++++ SOURCE DOCUMENT ++++

If you've ever noticed your Python script sitting idle while waiting for a database response or an API call, this guide is for you.

What is Asynchronous Programming?

In synchronous code, tasks run one after another. If task A takes 5 seconds, task B waits.

In asynchronous code, while task A is waiting (e.g., for a network response), Python switches to run task B. This makes your program significantly faster for I/O-bound tasks.

Synchronous:  [Task A - 5s] [Task B - 3s] = 8 seconds total
Asynchronous: [Task A waits...] + [Task B runs] = ~5 seconds total

The Basics: async and await

main.py
import asyncio

async def say_hello():
    print("Hello...")
    await asyncio.sleep(2)  # Non-blocking sleep
    print("...World!")

asyncio.run(say_hello())
  • async def defines a coroutine function
  • await suspends execution until the awaited task completes
  • asyncio.run() is the entry point to run your async code

Running Multiple Tasks Concurrently

The real power of async comes when you run multiple tasks at the same time:

main.py
import asyncio

async def fetch_data(name, delay):
    print(f"Fetching {name}...")
    await asyncio.sleep(delay)
    print(f"{name} done!")
    return f"{name} data"

async def main():
    # Run all tasks concurrently using gather
    results = await asyncio.gather(
        fetch_data("Users", 3),
        fetch_data("Products", 1),
        fetch_data("Orders", 2),
    )
    print(results)

asyncio.run(main())

Output:

Fetching Users...
Fetching Products...
Fetching Orders...
Products done!
Orders done!
Users done!
['Users data', 'Products data', 'Orders data']

All three ran concurrently! Total time: ~3 seconds instead of 6.

Making Async HTTP Requests with httpx

The most common use case for async is HTTP requests. Use httpx instead of requests:

pip install httpx
main.py
import asyncio
import httpx

async def fetch_github_user(username):
    async with httpx.AsyncClient() as client:
        response = await client.get(f"https://api.github.com/users/{username}")
        return response.json()

async def main():
    users = await asyncio.gather(
        fetch_github_user("torvalds"),
        fetch_github_user("gvanrossum"),
        fetch_github_user("yyx990803"),
    )

++++ AVAILABLE DATA ++++

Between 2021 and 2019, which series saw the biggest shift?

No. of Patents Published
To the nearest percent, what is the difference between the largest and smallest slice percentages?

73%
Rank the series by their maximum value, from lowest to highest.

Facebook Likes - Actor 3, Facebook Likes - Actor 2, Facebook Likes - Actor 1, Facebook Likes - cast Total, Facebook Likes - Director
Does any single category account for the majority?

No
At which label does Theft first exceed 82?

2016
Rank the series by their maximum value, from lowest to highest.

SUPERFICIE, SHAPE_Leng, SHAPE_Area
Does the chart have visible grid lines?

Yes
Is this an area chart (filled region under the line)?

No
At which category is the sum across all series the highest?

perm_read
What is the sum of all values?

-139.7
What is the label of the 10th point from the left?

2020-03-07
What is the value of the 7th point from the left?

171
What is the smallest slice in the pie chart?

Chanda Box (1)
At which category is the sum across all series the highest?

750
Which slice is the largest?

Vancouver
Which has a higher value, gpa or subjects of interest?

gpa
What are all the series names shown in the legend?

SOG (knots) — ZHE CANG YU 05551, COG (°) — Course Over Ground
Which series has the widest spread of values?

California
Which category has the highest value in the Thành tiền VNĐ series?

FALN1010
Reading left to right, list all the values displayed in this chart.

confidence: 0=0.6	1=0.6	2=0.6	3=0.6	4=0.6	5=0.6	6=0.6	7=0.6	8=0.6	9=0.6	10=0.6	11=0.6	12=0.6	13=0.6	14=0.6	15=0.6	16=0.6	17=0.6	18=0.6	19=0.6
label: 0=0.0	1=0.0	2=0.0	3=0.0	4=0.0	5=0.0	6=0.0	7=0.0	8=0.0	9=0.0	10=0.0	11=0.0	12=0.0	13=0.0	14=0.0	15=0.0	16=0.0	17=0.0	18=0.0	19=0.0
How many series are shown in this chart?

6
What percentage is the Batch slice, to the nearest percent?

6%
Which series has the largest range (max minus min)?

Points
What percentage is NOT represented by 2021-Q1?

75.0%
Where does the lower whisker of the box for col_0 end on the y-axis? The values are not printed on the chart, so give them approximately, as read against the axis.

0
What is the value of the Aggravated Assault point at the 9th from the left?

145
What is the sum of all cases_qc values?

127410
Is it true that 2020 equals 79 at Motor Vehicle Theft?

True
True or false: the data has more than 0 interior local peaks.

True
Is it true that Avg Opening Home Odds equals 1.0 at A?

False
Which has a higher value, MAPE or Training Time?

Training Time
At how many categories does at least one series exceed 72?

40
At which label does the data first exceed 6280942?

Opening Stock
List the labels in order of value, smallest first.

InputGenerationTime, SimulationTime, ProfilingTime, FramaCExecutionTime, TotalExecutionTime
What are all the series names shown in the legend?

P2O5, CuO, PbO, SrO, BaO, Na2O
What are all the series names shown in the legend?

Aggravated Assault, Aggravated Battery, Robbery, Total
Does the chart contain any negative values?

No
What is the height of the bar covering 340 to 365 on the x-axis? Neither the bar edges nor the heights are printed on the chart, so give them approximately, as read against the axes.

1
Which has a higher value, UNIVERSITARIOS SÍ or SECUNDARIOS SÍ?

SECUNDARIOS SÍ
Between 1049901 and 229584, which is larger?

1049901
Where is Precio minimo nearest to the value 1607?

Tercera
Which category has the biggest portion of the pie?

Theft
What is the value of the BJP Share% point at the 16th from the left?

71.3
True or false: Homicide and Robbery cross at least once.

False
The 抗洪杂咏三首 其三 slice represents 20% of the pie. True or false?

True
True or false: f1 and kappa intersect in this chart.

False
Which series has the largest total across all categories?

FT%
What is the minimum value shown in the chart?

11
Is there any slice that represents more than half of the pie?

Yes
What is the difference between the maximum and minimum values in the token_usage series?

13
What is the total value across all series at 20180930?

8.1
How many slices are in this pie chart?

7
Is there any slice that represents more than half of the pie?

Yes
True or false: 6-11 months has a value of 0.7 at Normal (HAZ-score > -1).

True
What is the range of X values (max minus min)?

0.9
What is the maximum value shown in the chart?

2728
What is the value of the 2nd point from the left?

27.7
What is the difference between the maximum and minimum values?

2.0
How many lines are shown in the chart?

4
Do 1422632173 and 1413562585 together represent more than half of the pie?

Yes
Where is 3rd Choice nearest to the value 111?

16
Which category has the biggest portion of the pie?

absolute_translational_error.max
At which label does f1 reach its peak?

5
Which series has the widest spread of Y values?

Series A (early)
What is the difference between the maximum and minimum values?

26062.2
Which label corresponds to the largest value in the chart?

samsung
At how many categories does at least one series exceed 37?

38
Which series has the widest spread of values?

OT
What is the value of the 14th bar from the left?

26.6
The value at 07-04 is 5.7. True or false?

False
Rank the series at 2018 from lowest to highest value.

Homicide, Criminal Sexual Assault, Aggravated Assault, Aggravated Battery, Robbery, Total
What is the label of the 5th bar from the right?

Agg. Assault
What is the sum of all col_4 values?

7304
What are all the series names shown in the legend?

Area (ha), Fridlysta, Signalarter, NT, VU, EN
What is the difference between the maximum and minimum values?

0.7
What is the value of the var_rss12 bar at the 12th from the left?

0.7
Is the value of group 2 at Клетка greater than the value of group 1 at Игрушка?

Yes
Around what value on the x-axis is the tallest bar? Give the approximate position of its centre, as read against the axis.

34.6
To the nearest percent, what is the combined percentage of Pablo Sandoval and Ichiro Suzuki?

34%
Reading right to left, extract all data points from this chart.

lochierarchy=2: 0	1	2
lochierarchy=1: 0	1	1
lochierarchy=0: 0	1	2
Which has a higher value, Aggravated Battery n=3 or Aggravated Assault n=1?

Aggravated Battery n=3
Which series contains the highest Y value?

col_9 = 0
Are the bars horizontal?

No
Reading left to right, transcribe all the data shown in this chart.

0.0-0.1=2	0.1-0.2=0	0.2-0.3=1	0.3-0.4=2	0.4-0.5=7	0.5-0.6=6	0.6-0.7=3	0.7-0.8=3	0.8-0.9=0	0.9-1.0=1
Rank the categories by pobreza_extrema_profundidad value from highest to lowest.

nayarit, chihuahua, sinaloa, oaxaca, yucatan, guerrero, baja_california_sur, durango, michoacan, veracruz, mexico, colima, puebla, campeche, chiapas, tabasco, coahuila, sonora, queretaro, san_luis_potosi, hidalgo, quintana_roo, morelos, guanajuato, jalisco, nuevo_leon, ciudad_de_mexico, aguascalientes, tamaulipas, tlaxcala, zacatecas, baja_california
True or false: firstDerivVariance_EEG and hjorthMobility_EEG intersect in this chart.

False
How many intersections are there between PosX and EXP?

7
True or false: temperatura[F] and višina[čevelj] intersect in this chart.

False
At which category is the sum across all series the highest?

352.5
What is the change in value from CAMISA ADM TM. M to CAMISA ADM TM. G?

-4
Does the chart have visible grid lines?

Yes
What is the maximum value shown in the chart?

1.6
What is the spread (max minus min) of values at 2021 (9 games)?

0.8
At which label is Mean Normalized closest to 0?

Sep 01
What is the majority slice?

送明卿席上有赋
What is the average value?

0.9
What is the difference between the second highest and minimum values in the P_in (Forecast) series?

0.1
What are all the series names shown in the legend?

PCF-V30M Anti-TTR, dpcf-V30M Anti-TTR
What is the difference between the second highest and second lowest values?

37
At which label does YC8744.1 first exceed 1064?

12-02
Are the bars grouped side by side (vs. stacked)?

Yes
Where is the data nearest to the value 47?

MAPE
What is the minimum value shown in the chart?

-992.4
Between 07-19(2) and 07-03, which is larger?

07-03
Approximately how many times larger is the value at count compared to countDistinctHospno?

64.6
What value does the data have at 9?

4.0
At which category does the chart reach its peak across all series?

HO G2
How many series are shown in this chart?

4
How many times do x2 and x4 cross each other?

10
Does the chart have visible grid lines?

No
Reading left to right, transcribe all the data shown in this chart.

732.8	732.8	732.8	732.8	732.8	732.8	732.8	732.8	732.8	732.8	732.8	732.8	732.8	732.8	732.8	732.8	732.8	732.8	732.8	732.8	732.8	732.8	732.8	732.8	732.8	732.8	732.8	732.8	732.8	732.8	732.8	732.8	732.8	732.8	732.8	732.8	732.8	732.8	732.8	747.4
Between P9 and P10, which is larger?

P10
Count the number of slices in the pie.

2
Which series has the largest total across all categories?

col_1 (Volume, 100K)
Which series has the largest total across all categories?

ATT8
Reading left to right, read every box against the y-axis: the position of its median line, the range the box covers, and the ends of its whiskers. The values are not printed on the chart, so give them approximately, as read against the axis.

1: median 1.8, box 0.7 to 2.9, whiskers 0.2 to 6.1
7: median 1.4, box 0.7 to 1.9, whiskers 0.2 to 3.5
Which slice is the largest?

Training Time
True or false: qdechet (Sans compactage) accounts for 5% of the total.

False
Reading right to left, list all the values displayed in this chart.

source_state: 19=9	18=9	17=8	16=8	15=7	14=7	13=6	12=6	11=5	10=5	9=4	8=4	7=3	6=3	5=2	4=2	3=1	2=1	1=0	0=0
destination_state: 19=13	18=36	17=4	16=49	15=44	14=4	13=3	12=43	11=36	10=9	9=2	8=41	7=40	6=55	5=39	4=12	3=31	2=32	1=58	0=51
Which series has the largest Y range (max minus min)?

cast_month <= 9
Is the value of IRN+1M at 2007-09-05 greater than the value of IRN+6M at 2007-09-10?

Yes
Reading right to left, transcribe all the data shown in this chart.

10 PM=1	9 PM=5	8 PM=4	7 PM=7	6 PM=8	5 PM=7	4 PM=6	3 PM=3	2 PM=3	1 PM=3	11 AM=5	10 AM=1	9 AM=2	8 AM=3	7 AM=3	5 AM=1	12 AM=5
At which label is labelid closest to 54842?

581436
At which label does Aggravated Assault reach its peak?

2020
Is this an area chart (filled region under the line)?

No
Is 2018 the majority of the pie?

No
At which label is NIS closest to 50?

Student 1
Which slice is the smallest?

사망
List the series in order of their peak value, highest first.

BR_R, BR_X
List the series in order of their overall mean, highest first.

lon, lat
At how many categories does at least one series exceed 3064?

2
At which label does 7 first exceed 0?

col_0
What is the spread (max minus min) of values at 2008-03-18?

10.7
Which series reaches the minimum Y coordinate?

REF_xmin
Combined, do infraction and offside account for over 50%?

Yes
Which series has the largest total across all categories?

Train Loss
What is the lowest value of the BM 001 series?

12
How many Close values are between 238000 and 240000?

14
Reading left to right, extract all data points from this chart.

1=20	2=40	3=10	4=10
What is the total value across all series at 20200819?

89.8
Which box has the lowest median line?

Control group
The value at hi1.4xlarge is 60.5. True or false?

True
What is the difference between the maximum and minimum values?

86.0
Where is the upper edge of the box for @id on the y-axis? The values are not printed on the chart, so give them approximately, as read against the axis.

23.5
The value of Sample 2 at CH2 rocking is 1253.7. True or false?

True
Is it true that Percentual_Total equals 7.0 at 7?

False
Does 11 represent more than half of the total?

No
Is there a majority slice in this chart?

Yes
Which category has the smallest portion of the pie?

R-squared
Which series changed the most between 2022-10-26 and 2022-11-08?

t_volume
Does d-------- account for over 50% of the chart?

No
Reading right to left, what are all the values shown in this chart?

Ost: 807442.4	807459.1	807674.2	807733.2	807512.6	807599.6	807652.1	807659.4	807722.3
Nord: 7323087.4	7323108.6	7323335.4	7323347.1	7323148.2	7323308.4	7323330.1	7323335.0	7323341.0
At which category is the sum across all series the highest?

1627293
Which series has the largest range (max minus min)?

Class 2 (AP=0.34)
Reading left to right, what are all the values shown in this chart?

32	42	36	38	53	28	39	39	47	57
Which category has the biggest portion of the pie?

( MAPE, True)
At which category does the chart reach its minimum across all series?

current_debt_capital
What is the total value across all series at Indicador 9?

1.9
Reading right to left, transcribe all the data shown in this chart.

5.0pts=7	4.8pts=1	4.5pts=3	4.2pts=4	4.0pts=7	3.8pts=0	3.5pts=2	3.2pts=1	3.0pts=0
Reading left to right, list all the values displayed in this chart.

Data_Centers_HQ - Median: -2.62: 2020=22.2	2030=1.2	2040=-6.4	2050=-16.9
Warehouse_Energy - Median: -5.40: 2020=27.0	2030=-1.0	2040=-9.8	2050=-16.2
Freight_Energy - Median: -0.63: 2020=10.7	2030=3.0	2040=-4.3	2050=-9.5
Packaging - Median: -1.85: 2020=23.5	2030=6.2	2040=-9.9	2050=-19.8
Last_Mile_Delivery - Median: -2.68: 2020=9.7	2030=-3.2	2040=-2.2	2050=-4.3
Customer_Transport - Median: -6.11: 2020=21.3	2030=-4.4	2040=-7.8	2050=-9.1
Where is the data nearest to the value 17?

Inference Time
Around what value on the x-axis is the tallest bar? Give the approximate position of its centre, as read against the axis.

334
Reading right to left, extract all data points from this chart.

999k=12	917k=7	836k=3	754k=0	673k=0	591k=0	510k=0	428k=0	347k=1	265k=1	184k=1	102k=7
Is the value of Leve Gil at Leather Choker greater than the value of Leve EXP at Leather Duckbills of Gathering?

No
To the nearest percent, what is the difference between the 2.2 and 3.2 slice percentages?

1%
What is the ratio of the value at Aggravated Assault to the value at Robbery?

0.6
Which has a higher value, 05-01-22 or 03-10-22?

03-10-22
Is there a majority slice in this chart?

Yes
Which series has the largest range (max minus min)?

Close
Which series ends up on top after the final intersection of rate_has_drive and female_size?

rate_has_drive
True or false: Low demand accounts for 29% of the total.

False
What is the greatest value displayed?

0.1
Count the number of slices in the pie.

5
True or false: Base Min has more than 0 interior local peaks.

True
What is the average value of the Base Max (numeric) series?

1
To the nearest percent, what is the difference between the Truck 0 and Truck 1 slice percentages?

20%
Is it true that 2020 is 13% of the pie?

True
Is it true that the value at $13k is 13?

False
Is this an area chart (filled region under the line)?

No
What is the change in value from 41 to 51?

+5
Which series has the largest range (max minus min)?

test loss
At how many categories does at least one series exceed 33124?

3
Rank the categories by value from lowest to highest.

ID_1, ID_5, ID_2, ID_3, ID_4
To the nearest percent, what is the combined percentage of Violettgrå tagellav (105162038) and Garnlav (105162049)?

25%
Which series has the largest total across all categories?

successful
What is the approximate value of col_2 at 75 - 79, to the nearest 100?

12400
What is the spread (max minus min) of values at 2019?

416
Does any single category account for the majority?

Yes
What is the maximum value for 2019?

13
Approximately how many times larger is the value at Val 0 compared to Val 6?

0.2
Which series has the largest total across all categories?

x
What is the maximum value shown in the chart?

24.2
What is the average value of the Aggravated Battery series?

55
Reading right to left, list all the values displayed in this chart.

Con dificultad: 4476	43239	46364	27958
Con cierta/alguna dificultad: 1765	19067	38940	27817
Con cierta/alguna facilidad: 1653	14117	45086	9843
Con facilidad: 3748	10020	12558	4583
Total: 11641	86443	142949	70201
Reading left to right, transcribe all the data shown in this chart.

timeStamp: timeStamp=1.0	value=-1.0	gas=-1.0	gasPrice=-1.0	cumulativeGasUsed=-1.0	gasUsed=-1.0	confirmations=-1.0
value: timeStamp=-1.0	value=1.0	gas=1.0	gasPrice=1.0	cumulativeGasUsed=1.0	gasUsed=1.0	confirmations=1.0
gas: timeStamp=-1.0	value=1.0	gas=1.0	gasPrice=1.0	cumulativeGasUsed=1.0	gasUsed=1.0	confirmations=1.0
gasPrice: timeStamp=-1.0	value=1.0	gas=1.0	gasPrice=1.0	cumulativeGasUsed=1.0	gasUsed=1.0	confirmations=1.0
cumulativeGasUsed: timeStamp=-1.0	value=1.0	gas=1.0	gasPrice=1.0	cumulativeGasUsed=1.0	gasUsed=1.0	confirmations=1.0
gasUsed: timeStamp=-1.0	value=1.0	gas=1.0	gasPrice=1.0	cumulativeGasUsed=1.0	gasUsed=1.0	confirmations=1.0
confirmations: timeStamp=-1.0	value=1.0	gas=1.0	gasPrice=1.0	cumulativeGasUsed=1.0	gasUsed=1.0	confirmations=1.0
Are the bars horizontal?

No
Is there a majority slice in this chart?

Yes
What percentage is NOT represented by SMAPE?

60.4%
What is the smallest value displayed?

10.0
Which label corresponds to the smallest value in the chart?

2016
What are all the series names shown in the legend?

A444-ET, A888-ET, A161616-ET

++++

» EXERCISES TO COMPLETE:
[1] In the Python async guide, which library should replace requests for async HTTP requests?
[2] From the Python async guide, extract everything from "The most common" down to "return response.json()".
[3] Extend the Python async guide, starting from the point where it stops.

» EXPECTED RESPONSES:
[1] httpx

[2]
The most common use case for async is HTTP requests. Use httpx instead of requests:

pip install httpx
main.py
import asyncio
import httpx

async def fetch_github_user(username):
    async with httpx.AsyncClient() as client:
        response = await client.get(f"https://api.github.com/users/{username}")
        return response.json()

[3]
    for user in users:
        print(f"{user['name']} - {user['public_repos']} repos")

asyncio.run(main())

Async File I/O with aiofiles

pip install aiofiles
main.py
import asyncio
import aiofiles

async def read_file(path):
    async with aiofiles.open(path, mode='r') as f:
        content = await f.read()
    return content

async def write_file(path, content):
    async with aiofiles.open(path, mode='w') as f:
        await f.write(content)

async def main():
    await write_file("output.txt", "Hello from async file I/O!")
    content = await read_file("output.txt")
    print(content)

asyncio.run(main())

asyncio.create_task() for Background Tasks

main.py
import asyncio

async def background_job():
    await asyncio.sleep(5)
    print("Background job done!")

async def main():
    task = asyncio.create_task(background_job())

    # Do other work while the background task runs
    print("Doing other stuff...")
    await asyncio.sleep(1)
    print("Still working...")

    await task  # Wait for background task to finish

asyncio.run(main())

Common Mistakes to Avoid

1. Blocking the event loop

# ❌ BAD - blocks the event loop
import time

async def bad_function():
    time.sleep(5)  # This blocks everything!

# ✅ GOOD - non-blocking
async def good_function():
    await asyncio.sleep(5)

2. Forgetting await

# ❌ BAD - creates a coroutine but never runs it
async def main():
    result = fetch_data()  # Missing await!

# ✅ GOOD
async def main():
    result = await fetch_data()

When to Use Async (and When NOT to)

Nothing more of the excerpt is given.